Für das Gelingen dieser Neuproduktion sorgt auch ein wunderbar, homogenes Sängerensemble: Corinna Koller ist eine innige,fein phrasierende Fiordiligi mit tiefer Empfindungstiefe, reinsten Koloraturen und ungefährdeten Höhen. Die emotionstiefe Arie „Come Scoglio“ gelingt ihr vortrefflich. Sofia Vinnik ist eine sängerisch exzellente Dorabella mit berührendem Timbre. Ekaterina Solunya singt eine quirlige und kecke Despina, die den beiden Frauen einen Art Zauber- oder Liebestrank verabreicht, die auch verkleidet köstlich als Notärztin oder Notarin reüssieren kann. Ted Black als Ferrando tritt als vielversprechender, lyrischer Tenor mit leichter Enge in der Höhe auf, der mit seinem Ohrwurm „Un aura amorsa“, eine der bekanntesten Arien der Operngeschichte schwärmerisch punkten kann. Nikita Ivasechko verfügt als sehr viriler Guglielmo über einen warmen, kernigen Bariton. Wilfried Zelinka singt den Don Alfonso als kraftvollen und nuancenreichen Strippenzieher.
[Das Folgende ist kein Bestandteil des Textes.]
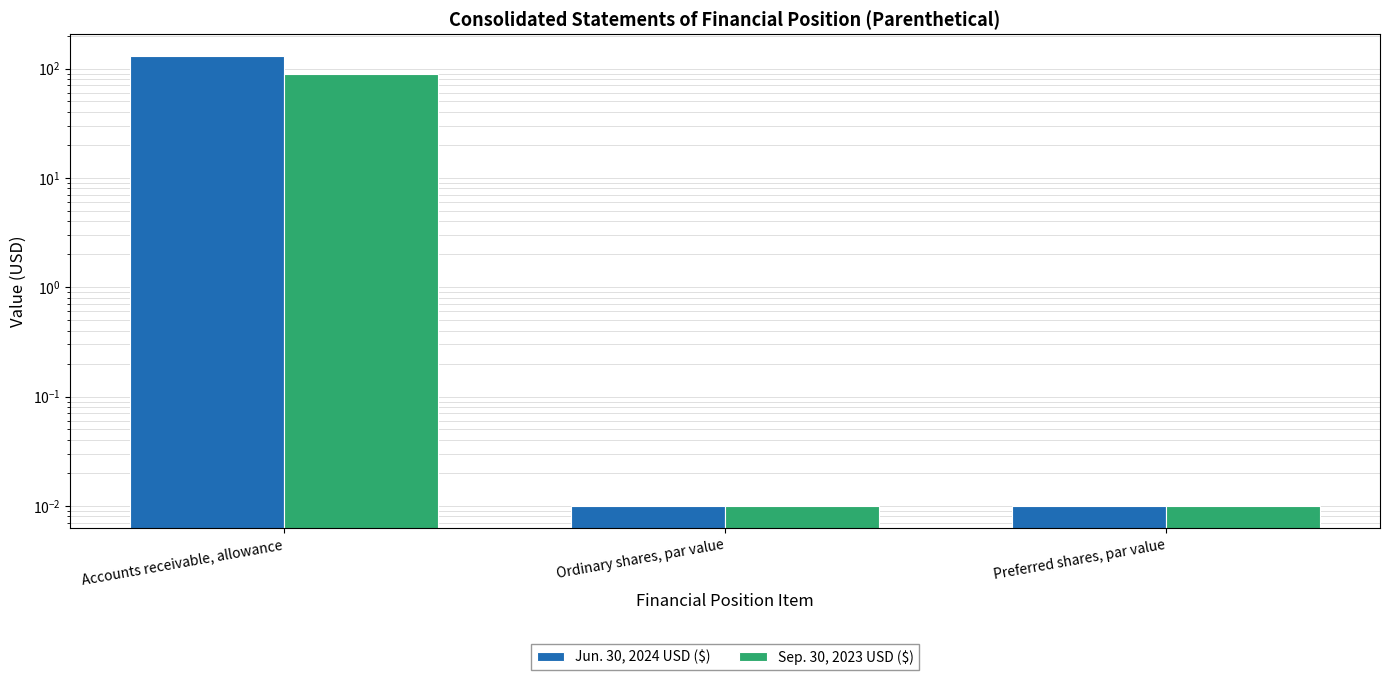

How many groups of bars are there?

3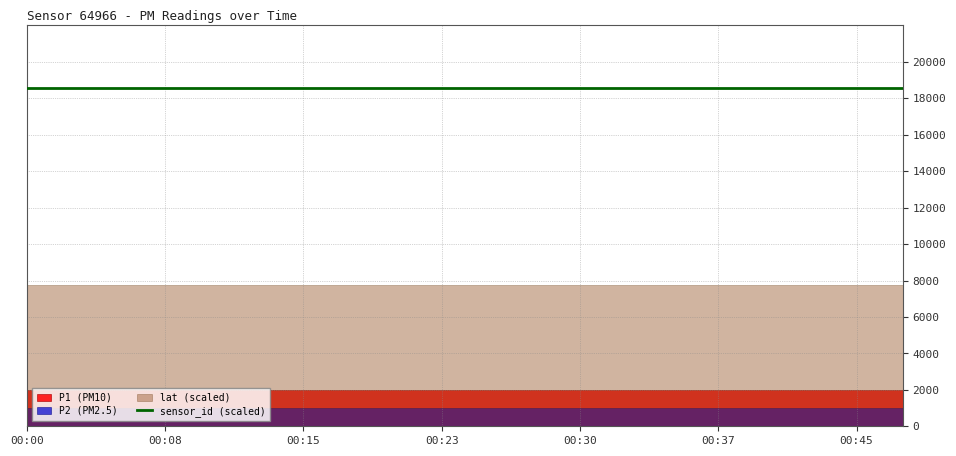

What is the minimum value for sensor_id?

64966.0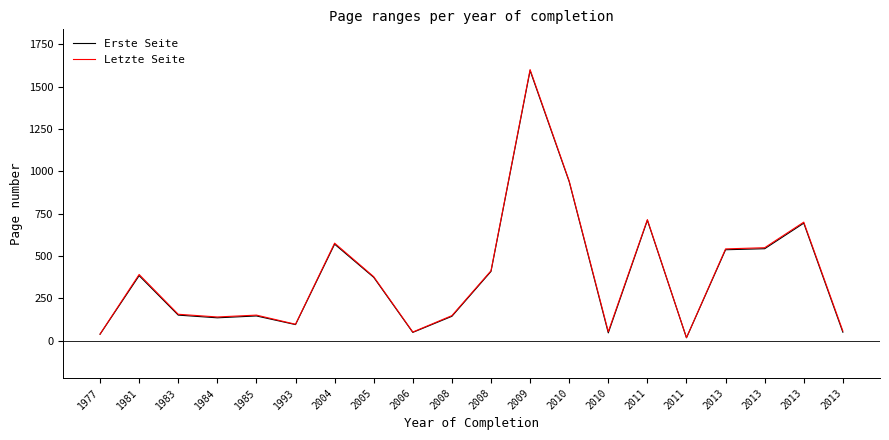

What is the difference between the Letzte Seite values at 2010 and 2008?

360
Der Chor der Oper Graz (Einstudierung: Johannes Köhler) singt wenig, das aber sehr homogen.

Dass diese Produktion musikalisch noch mehr überzeugt, dafür sorgen auch die Grazer Philharmoniker unter der ungemein agilen Dinis Sousa. Mit großer Eleganz und Energie, delikaten Farbabmischungen führt der vielversprechende, junge portugiesische Dirigent die sich sichtlich wohl fühlenden Musikerinnen und Musiker immer sicher, durchhörbar, pointiert, vital und duftig durch die Partitur führt.

Schon nach fast jeder Arie gibt es frenetischen Applaus und viele Bravi, die sich zum Finale zu großem Jubel eines restlos begeisterten Publikums steigern!